### Ausstellungstext

━━━━━━━━━━━━━━━━━━━━━━━━━━━━━━

60 Werke sind ausgestellt, von 33 Malerinnen und 10 Bildhauerinnen.
Angedeutet wird auch die Geschichte von verlorengegangenen Werken. So sieht
man eine schwarz-weiße Reproduktion einer „Bayerischen Landschaft“ (1917)
von Ines Wetzel, die mit weiten, schwingenden Pinselstrichen einen
expressionistischen Gestus ansteuert. Das Bild wurde im August 1937 von der
nationalsozialistischen Kunstpolitik, der Reichskammer, beschlagnahmt und
vermutlich vernichtet. Die jüdische Malerin starb 1940 im
Konzentrationslager Dachau.
Der Katalog und die Ausstellung „Kampf um Sichtbarkeit“ sind interessant
durch die unterschiedlichen Geschichten über einstmals anerkannte
Künstlerinnen, ihre Strategien auf dem Markt, ihre Förderung durch weitere
Frauen. Vor allem Letzteres ist noch immer ein relevanter Fakt, die
Künstlerinnen selbst sind nach wie vor stark im „Kampf um Sichtbarkeit“
gefordert.

━━━━━━━━━━━━━━━━━━━━━━━━━━━━━━

### Einträge
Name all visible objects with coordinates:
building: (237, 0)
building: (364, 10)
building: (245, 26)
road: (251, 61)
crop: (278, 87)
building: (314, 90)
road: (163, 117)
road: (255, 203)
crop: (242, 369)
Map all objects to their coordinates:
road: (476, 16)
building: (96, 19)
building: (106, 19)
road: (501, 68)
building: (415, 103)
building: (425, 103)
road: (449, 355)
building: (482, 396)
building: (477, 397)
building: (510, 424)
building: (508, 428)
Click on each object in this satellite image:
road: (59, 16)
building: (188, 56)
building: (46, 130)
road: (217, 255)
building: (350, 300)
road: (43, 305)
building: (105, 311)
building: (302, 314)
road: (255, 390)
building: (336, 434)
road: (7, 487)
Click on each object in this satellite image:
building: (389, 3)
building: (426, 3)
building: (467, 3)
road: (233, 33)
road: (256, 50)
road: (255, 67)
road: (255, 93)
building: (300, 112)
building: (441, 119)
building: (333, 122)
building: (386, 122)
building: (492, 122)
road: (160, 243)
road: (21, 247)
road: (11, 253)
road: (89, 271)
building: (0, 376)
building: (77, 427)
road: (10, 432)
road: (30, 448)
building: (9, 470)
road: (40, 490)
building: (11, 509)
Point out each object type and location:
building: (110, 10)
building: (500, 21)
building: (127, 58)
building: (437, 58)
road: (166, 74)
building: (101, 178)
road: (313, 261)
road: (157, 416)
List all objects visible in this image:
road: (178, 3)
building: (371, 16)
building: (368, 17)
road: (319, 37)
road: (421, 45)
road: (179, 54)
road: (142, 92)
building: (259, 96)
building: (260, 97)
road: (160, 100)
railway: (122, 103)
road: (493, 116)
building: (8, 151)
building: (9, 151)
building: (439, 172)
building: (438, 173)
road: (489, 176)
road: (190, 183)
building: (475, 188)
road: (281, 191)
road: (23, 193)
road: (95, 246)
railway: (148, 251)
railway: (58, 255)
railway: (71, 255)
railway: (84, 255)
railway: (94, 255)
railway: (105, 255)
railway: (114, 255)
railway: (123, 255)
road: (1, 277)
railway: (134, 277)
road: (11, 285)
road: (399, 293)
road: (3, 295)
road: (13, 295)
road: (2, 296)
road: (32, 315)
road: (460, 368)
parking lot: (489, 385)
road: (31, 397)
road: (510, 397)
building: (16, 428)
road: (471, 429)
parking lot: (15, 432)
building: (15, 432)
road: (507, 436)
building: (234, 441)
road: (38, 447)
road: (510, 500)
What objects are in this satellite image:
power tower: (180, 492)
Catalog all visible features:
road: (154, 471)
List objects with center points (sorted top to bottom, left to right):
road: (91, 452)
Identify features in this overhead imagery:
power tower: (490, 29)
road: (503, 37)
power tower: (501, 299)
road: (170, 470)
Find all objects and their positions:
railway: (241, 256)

━━━━━━━━━━━━━━━━━━━━━━━━━━━━━━

### Aufgabe 1
Ändere im Ausstellungstext den Abschnitt, der bei den Worten „60 Werke sind“ beginnt und nach „Konzentrationslager Dachau.“ endet, indem du „Reproduktion“ durch „Abbildung“ ersetzt.
### Aufgabe 2
Übersetze diesen Satz aus dem Ausstellungstext ins Englische: „Die jüdische Malerin starb 1940 im Konzentrationslager Dachau.“
### Aufgabe 3
Beantworte die Fragen zum Ausstellungstext.
(a) Wie viele Werke sind ausgestellt?
(b) Aus welchem Jahr stammt die „Bayerische Landschaft“?
(c) Welchen Titel tragen Katalog und Ausstellung?
Die Einträge stammen aus einer anderen Quelle als der Ausstellungstext.

### Schriftliche Antwort 1
60 Werke sind ausgestellt, von 33 Malerinnen und 10 Bildhauerinnen.
Angedeutet wird auch die Geschichte von verlorengegangenen Werken. So sieht
man eine schwarz-weiße Abbildung einer „Bayerischen Landschaft“ (1917)
von Ines Wetzel, die mit weiten, schwingenden Pinselstrichen einen
expressionistischen Gestus ansteuert. Das Bild wurde im August 1937 von der
nationalsozialistischen Kunstpolitik, der Reichskammer, beschlagnahmt und
vermutlich vernichtet. Die jüdische Malerin starb 1940 im
Konzentrationslager Dachau.

### Schriftliche Antwort 2
The Jewish painter died in 1940 in the Dachau concentration camp.

### Schriftliche Antwort 3
(a) 60 Werke.
(b) Aus dem Jahr 1917.
(c) „Kampf um Sichtbarkeit“.